Look through the entries that follow and return each line that has the string "field".

*SUPPLIED RECORDS*:
□ □ □ □

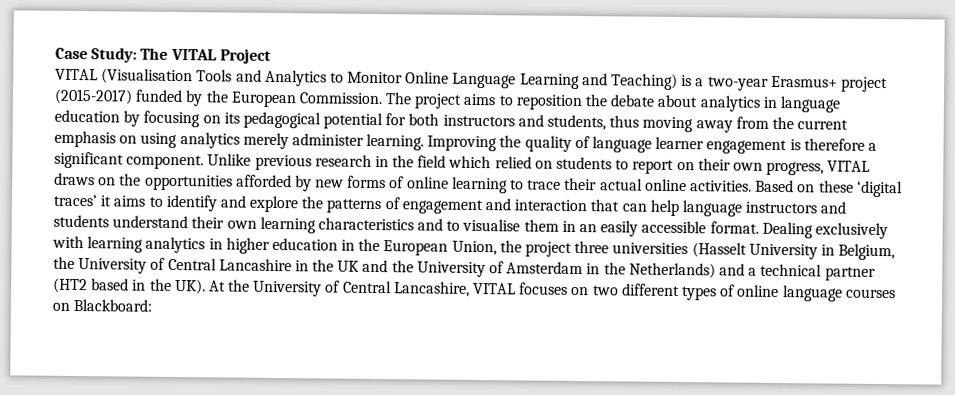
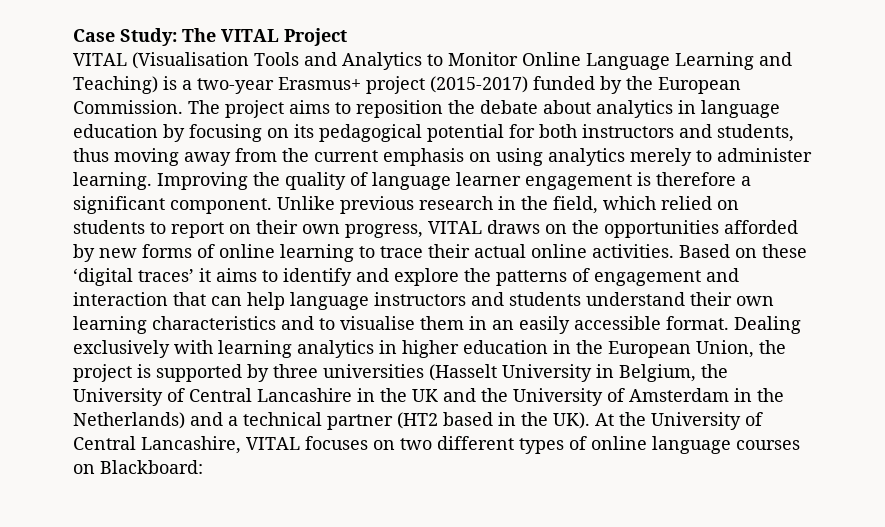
(289, 141) none -> [696,150,712,162] to
[417,155,447,168] field -> [553,196,598,214] field,
(573, 249) none -> [137,364,269,382] is supported by

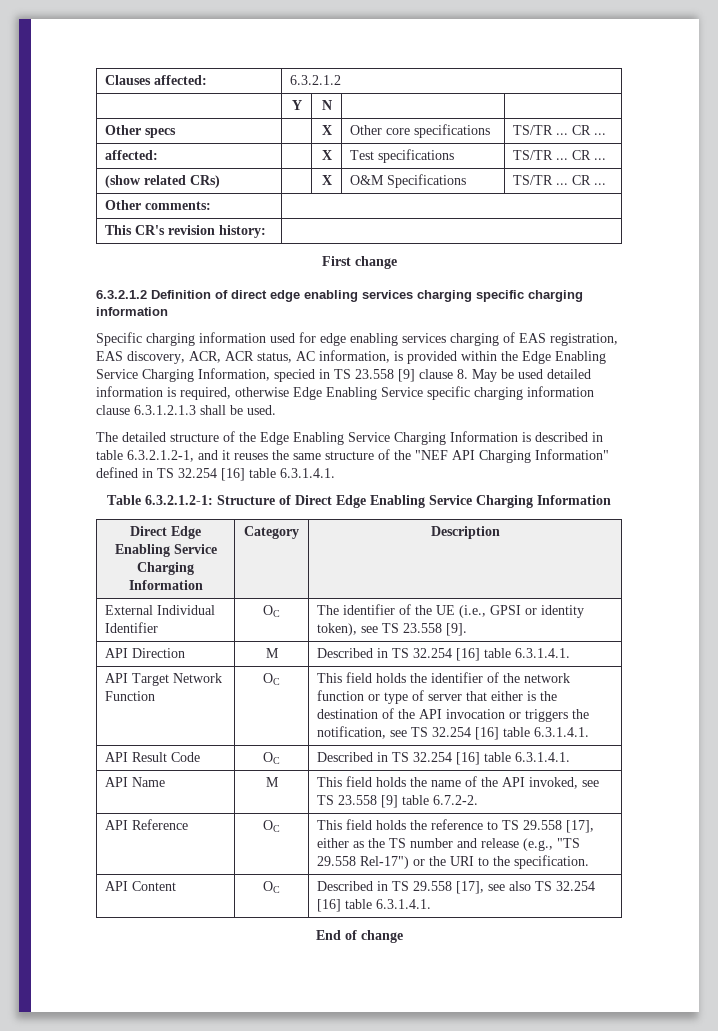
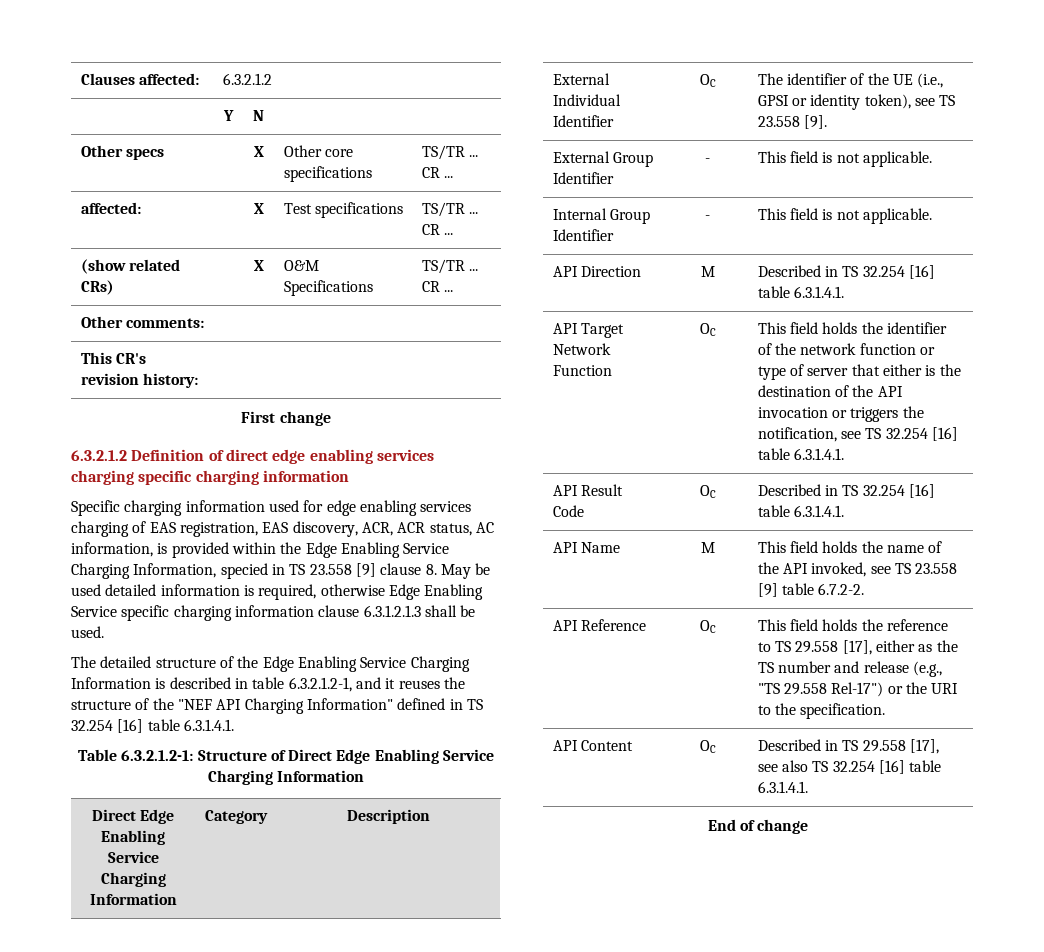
[293,453,321,460] same -> (465, 683) none
(468, 629) none -> [552,151,654,167] [552,172,614,184] [705,158,710,163] [757,151,933,167] [552,208,651,224] [552,229,614,241] [705,215,710,220] [757,208,933,224] // External Group Identifier | - | This field is not applicable. // Internal Group Identifier | - | This field is not applicable.

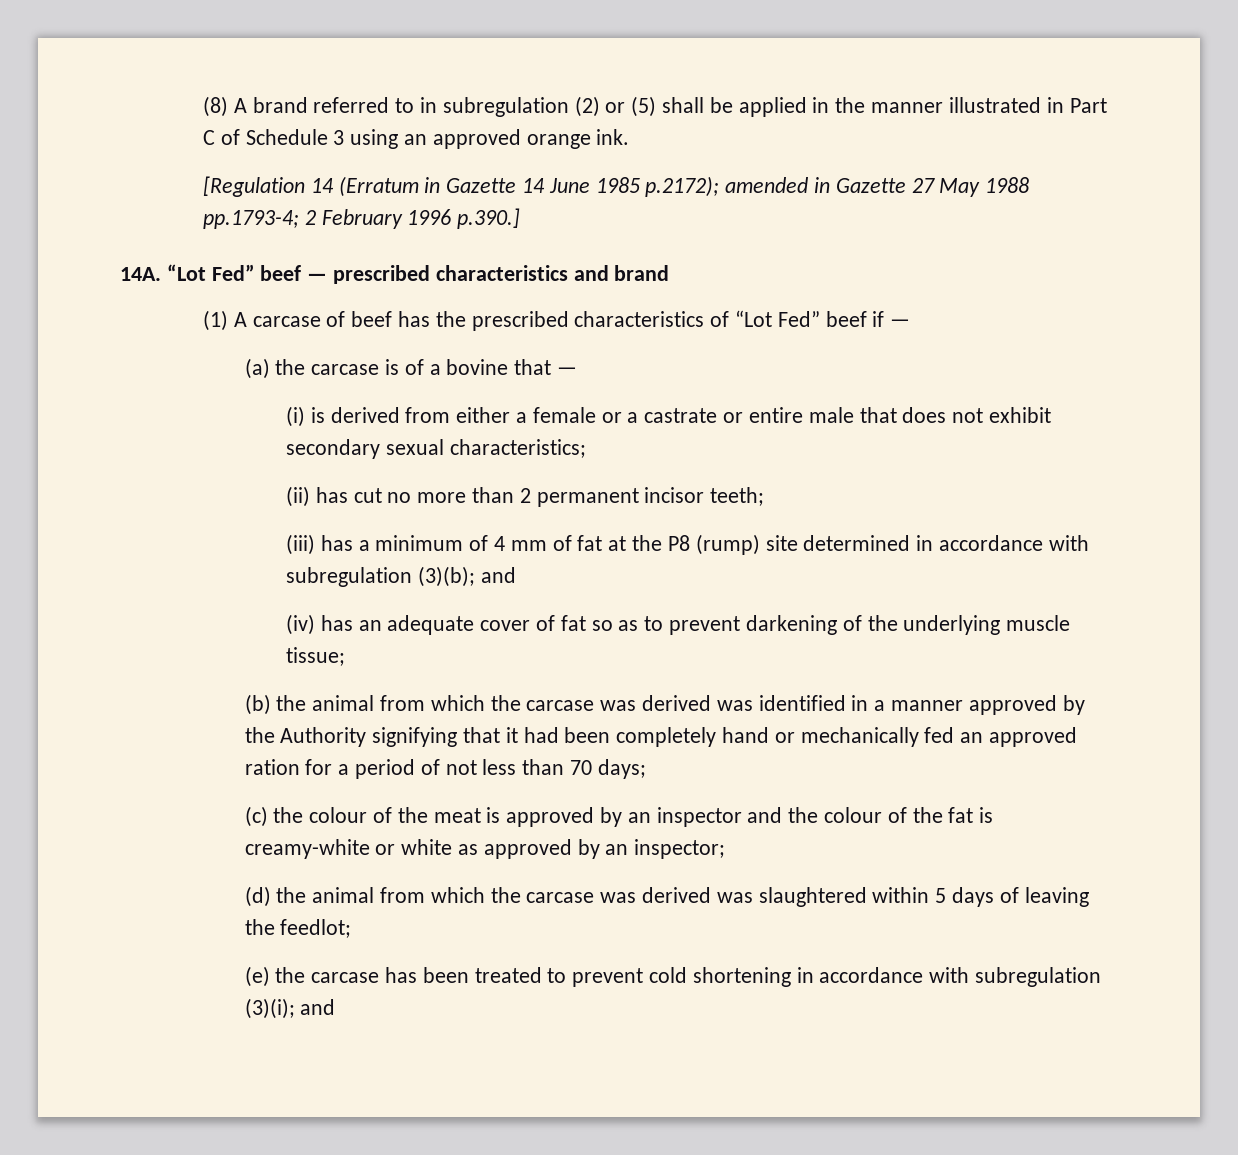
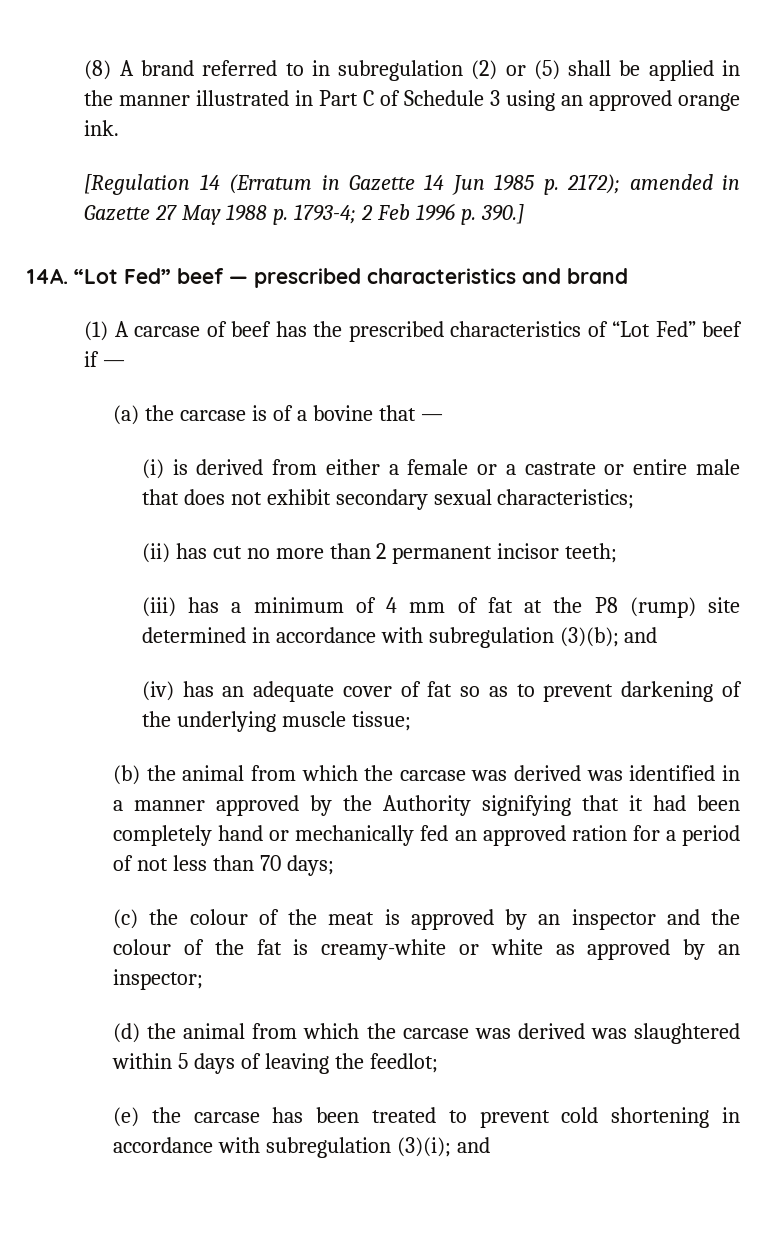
[548,176,720,197] June 1985 p.2172); -> [451,174,621,195] Jun 1985 p. 2172);
[203,208,521,229] pp.1793-4; 2 February 1996 p.390.] -> [273,203,524,225] p. 1793-4; 2 Feb 1996 p. 390.]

□ □ □ □

*RESULT OF THIS TASK*:
[417,155,447,168] field -> [553,196,598,214] field,
(468, 629) none -> [552,151,654,167] [552,172,614,184] [705,158,710,163] [757,151,933,167] [552,208,651,224] [552,229,614,241] [705,215,710,220] [757,208,933,224] // External Group Identifier | - | This field is not applicable. // Internal Group Identifier | - | This field is not applicable.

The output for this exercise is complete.